Component	Default port	Protocol
TiDB	4000	MySQL
TiDB	10080	HTTP
TiKV	20160	Protocol
TiKV	20180	HTTP
PD	2379	HTTP/Protocol
PD	2380	Protocol
TiFlash	3930	Protocol
TiFlash	20170	Protocol
TiFlash	20292	HTTP
TiFlash	8234	HTTP
TiFlow	8261	HTTP
TiFlow	8291	HTTP
TiFlow	8262	HTTP
TiFlow	8300	HTTP
TiDB Lightning	8289	HTTP
TiDB Operator	6060	HTTP
TiDB Dashboard	2379	HTTP
TiDB Binlog	8250	HTTP
TiDB Binlog	8249	HTTP
TMS	8082	HTTP
TEM	8080	HTTP
TEM	8000	HTTP
TEM	4110	HTTP
TEM	4111	HTTP
TEM	4112	HTTP
TEM	4113	HTTP
TEM	4124	HTTP
Prometheus	9090	HTTP
Grafana	3000	HTTP
AlertManager	9093	HTTP
AlertManager	9094	Protocol
Node Exporter	9100	HTTP
Blackbox Exporter	9115	HTTP
NG Monitoring	12020	HTTP

It is recommended to only expose the 4000 port for the database and the 9000 port for the Grafana dashboard to ordinary users, while restricting access to other ports using network security policies or firewalls. The following is an example of using iptables to restrict port access:

# Allow internal port communication from the whitelist of component IP addresses
sudo iptables -A INPUT -s internal IP address range -j ACCEPT

# Only open ports 4000 and 9000 to external users
sudo iptables -A INPUT -p tcp --dport 4000 -j ACCEPT
sudo iptables -A INPUT -p tcp --dport 9000 -j ACCEPT

# Deny all other traffic by default
sudo iptables -P INPUT DROP

If you need to access TiDB Dashboard, it is recommended to configure a reverse proxy to securely provide services to external networks on a separate port.

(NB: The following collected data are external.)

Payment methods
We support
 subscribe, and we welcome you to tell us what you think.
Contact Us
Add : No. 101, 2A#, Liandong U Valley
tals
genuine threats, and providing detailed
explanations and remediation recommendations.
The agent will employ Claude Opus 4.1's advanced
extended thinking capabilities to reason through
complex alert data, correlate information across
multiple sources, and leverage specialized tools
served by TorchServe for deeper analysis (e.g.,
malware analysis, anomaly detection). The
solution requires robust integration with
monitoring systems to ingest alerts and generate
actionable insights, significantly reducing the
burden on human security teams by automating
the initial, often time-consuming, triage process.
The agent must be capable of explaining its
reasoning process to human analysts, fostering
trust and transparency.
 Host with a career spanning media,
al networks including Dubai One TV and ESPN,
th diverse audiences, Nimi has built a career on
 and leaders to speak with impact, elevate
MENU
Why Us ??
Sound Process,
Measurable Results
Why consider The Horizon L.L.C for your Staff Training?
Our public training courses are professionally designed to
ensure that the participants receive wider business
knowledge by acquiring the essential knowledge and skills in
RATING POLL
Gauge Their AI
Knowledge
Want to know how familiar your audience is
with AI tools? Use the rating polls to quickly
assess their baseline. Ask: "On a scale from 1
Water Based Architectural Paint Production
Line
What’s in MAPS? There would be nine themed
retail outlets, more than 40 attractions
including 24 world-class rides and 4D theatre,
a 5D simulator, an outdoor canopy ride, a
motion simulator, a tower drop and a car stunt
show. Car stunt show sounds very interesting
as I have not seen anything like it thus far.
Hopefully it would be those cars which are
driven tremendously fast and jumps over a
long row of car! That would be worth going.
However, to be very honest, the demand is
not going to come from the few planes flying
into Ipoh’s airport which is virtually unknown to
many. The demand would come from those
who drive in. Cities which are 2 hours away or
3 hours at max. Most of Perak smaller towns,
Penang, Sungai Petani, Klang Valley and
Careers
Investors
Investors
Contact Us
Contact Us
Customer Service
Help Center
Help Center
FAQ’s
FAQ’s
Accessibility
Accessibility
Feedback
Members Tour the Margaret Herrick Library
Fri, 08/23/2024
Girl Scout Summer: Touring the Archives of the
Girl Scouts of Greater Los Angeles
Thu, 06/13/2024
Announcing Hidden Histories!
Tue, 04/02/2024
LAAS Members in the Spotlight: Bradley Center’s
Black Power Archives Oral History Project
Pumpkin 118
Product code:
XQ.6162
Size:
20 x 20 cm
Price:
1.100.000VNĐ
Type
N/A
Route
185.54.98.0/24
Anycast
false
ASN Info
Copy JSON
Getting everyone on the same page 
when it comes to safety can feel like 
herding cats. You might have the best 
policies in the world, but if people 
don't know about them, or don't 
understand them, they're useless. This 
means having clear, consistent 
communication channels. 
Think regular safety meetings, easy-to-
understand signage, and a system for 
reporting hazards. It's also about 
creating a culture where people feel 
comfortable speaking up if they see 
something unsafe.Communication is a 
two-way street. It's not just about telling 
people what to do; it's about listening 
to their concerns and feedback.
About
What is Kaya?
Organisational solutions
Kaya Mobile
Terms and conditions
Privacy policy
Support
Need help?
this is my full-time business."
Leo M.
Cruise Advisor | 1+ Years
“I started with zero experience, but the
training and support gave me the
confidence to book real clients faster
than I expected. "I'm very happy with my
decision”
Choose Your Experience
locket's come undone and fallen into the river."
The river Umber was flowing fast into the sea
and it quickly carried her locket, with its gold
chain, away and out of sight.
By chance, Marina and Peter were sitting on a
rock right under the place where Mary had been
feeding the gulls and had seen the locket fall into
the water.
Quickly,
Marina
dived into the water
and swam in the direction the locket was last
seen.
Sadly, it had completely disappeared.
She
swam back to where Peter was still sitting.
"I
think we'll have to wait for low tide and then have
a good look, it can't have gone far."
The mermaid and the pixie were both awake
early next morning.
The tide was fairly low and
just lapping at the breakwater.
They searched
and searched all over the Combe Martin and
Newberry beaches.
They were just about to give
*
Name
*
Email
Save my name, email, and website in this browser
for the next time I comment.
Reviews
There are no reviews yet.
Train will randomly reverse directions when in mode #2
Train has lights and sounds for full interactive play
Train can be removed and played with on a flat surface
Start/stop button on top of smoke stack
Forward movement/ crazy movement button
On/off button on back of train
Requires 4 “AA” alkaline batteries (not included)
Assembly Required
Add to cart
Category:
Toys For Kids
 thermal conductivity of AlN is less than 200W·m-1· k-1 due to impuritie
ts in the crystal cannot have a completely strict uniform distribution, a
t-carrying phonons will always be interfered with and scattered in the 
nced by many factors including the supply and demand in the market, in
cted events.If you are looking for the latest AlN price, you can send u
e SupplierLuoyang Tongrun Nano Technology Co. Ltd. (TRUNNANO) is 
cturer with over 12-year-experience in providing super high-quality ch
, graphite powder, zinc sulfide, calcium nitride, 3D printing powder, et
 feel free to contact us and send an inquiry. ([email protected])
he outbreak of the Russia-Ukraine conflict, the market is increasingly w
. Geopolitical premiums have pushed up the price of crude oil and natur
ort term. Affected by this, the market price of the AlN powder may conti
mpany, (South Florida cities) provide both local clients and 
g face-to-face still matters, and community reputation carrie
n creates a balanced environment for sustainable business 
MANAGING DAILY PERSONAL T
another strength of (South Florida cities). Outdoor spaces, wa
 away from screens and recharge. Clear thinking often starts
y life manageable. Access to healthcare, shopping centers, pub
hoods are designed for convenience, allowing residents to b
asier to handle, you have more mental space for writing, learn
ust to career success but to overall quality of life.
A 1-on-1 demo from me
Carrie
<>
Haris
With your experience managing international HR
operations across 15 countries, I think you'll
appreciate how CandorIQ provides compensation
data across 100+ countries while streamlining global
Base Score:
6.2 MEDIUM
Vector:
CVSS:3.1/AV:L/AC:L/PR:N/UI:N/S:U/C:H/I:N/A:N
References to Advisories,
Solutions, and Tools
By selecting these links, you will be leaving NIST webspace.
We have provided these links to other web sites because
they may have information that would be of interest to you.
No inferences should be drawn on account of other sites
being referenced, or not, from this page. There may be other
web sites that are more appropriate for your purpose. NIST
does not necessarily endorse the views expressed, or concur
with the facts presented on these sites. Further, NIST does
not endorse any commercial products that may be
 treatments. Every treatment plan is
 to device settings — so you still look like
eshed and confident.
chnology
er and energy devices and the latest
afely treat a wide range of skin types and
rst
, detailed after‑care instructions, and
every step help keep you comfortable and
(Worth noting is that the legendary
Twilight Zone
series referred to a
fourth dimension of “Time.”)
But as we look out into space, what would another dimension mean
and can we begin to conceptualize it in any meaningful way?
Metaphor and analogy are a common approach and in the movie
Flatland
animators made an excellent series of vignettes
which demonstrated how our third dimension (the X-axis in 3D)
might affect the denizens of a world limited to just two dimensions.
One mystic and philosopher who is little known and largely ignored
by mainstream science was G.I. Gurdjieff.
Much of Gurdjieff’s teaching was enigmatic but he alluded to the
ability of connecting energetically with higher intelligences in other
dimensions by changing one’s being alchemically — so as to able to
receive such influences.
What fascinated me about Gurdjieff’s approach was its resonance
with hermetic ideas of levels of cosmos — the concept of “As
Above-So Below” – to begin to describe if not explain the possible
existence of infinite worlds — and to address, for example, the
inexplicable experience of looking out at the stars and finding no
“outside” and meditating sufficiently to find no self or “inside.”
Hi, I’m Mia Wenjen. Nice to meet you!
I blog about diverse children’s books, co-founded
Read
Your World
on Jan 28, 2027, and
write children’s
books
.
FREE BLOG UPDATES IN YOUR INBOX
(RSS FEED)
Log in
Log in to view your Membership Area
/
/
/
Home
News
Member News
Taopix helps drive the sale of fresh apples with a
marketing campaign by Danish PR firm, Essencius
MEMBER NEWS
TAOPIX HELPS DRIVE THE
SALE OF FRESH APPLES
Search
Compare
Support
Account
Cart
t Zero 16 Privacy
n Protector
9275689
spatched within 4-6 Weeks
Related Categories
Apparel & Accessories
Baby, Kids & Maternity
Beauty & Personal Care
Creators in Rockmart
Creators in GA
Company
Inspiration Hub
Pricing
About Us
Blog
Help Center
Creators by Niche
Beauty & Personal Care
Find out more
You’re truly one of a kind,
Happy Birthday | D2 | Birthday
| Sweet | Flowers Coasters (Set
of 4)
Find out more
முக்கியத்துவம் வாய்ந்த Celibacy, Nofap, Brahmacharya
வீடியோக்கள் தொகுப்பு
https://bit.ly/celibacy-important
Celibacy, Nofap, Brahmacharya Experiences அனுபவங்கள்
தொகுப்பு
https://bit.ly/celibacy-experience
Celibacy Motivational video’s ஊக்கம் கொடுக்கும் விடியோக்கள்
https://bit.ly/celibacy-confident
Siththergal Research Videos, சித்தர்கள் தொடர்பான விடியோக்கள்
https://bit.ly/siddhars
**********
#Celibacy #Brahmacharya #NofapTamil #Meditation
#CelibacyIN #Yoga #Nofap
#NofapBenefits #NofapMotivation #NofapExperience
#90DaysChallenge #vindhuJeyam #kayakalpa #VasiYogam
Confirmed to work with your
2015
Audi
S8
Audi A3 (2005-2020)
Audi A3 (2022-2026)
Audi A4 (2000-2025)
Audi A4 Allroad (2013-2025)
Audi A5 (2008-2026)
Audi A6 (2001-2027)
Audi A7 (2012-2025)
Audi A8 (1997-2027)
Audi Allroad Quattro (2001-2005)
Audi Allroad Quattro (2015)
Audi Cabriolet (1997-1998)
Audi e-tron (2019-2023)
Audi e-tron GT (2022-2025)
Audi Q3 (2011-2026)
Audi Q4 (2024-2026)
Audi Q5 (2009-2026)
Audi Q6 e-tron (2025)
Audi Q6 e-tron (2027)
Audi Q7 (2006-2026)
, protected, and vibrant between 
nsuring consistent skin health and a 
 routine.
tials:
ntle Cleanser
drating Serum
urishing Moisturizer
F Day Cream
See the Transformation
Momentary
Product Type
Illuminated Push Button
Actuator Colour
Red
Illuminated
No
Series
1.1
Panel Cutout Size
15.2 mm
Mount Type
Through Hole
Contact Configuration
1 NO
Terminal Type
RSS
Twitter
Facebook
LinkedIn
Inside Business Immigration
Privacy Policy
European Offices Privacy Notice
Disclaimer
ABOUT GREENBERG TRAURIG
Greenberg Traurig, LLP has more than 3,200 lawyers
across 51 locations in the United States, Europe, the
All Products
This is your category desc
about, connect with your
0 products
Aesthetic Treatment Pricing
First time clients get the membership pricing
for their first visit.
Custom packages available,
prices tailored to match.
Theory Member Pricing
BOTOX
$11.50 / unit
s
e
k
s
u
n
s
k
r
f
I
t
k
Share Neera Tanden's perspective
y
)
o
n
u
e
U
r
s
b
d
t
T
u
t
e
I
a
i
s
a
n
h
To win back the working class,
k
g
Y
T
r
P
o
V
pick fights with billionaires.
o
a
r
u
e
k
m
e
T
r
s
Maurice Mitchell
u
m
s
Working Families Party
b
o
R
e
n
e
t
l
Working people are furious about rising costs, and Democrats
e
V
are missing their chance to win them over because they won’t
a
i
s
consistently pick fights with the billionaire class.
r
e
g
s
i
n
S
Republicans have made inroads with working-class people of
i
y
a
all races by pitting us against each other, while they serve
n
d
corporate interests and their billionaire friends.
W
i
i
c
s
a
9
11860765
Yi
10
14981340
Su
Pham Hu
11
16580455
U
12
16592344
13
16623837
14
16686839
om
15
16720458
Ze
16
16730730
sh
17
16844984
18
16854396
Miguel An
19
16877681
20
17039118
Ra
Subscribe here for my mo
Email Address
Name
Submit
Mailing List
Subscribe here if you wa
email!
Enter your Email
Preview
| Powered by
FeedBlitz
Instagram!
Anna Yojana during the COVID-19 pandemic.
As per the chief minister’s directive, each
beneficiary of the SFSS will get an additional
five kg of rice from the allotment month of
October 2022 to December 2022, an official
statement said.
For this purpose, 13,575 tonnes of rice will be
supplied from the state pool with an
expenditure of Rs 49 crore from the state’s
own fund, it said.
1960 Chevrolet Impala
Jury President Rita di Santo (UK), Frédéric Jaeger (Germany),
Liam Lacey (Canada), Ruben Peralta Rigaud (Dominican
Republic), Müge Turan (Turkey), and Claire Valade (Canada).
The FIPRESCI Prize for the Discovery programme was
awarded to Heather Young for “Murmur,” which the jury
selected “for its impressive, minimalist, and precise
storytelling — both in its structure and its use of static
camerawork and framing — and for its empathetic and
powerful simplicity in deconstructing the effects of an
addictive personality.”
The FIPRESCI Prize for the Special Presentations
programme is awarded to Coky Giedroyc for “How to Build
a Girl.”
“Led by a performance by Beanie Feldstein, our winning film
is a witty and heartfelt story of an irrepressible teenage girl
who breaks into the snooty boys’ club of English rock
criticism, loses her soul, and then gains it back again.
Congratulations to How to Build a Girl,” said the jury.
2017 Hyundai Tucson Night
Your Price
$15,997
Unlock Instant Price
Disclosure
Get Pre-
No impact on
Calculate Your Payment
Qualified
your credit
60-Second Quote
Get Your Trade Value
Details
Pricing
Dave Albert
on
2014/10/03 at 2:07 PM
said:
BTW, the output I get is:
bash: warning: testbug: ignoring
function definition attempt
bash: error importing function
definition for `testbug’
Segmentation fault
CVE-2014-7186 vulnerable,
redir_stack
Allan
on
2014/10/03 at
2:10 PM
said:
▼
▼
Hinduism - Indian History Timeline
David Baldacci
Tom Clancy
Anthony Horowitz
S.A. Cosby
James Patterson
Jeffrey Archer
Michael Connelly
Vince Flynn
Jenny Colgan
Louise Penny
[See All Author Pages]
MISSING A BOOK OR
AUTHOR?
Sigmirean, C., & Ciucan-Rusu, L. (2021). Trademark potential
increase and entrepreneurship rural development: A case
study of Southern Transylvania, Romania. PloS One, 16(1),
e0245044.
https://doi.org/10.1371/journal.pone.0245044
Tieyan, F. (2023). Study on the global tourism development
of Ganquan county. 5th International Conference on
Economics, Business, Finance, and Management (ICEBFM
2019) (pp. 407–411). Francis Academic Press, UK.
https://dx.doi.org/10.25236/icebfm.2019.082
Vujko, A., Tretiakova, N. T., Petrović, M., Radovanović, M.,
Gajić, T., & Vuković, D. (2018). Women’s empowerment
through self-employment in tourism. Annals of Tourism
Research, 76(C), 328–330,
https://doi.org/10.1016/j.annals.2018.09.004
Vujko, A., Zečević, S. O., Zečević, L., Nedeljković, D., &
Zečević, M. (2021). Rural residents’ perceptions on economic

Resolving false positives from third-party MySQL vulnerability scanners

Most vulnerability scanners detect MySQL vulnerabilities based on version information. Because TiDB is MySQL protocol-compatible but not MySQL itself, version-based vulnerability scans might lead to false positives. It is recommended to focus vulnerability scans on principle-based assessments. If compliance scanning tools require a specific MySQL version, you can modify the server version number to meet the requirement.

By changing the server version number, you can avoid false positives from vulnerability scanners. The server-version value is used by TiDB nodes to verify the current TiDB version. Before upgrading the TiDB cluster, ensure that the server-version value is either empty or the actual version of TiDB to avoid unexpected behavior.